Chronic ear infections develop in the middle ear. They recur more than two times or persist despite treatment. If a chronic ear infection is left untreated, it can result in permanent ear or hearing damage.
Symptoms of Chronic Ear Infections
Many chronic ear infections come with milder symptoms compared to an acute ear infection. One or both ears can be affected. Symptoms can come and go. The symptoms of these long-term or recurrent infections include mild pain or discomfort in the ear. You may notice a sense of pressure in the ear, too. You could notice balance problems, facial weakness, or pus draining out of the ear. Babies and young kids may have a fever or be fussy.
Causes of Chronic Ear Infections
All ear infections result from blockages of the Eustachian tube. A clog in the Eustachian tube causes the middle ear to become poorly ventilated and moist, which makes a good breeding ground for bacteria.

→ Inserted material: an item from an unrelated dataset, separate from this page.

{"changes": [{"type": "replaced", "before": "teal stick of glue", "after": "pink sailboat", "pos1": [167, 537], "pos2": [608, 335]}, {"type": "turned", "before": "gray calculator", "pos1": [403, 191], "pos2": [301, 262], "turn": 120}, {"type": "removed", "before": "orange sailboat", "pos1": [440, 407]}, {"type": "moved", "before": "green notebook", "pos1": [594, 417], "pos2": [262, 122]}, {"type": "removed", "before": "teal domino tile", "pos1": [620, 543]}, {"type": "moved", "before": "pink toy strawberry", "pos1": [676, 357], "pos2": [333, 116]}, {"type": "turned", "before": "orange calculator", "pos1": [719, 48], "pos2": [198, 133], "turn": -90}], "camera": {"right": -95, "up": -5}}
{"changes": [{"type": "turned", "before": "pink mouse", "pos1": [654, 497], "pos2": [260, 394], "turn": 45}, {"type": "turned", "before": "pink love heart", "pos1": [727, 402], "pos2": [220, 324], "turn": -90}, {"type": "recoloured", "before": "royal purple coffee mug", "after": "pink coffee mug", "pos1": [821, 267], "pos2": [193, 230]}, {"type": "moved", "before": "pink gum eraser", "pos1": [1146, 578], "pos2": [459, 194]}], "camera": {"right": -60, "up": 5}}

People with a cold, sinus infection, allergies, adenoid problems, or post nasal drip can have blockages in their Eustachian tubes.

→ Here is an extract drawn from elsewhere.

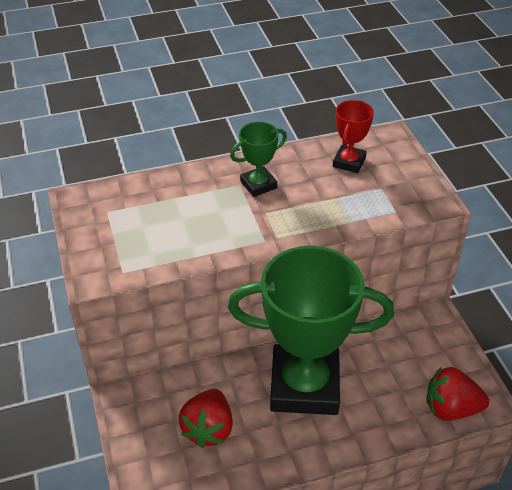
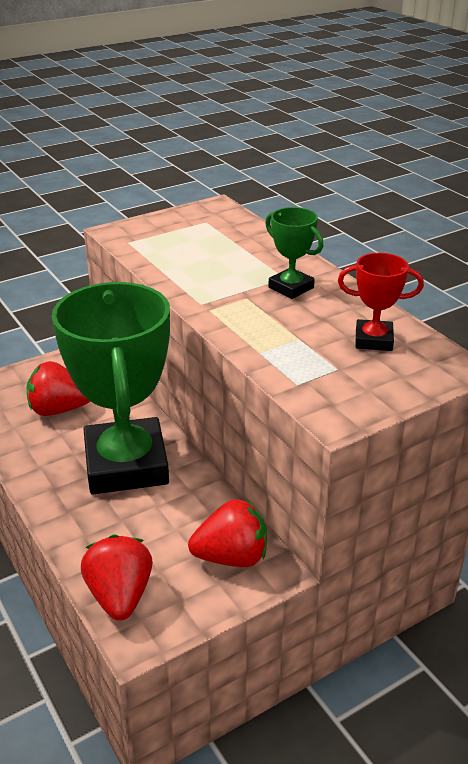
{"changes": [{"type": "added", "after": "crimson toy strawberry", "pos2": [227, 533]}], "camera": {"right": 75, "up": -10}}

Kids with upper respiratory infections such as colds often get ear infections. These infections allow bacteria that usually live in the nose to invade the nearby middle ear. In some people, a chronic ear infection can result from an acute ear infection that never resolved. A blockage remains in the Eustachian tube, allowing for thick layers of mucus to build up. The mucus makes it hard for the ears to drain, causing inflammation and higher internal pressure levels. Over time, the ear drum deforms and may even rupture. A hole in the ear drum allows bacteria and water to get into the inner ear.
Persistent chronic ear infections that are left untreated can degrade the walls of the middle and inner ears. Rarely, the infection can move deeper into the head, causing meningitis or a brain abscess.
Treatment of Chronic Ear Infections
Otolaryngologists begin with an exam and medical history. The doctor then examines your ear, nose and throat. In some cases, the doctor will order a test to measure pressure in your middle ear. The treatment that you will have for your chronic ear infection depends on how severe the infection is. A mild infection can be treated by caring for the blockage in your Eustachian tube. Allergy medications, antibiotics, or ventilation tubes may also be prescribed to help get rid of infections and promote normal air circulation within your middle and inner ear.
If you have experienced damage to your ear drum or ear walls, your doctor will prescribe an oral antibiotic or an antibiotic ear drop. Once the infection has cleared, surgery may be needed in order to repair the internal structures of your ear. The otolaryngologist can remove abnormal growths and rebuild your ear drum and ear walls. These reconstructive surgeries have a 90 to 95 percent success rate, and recovery takes a few months. About three months after your surgery, you should have regained your full scope of hearing.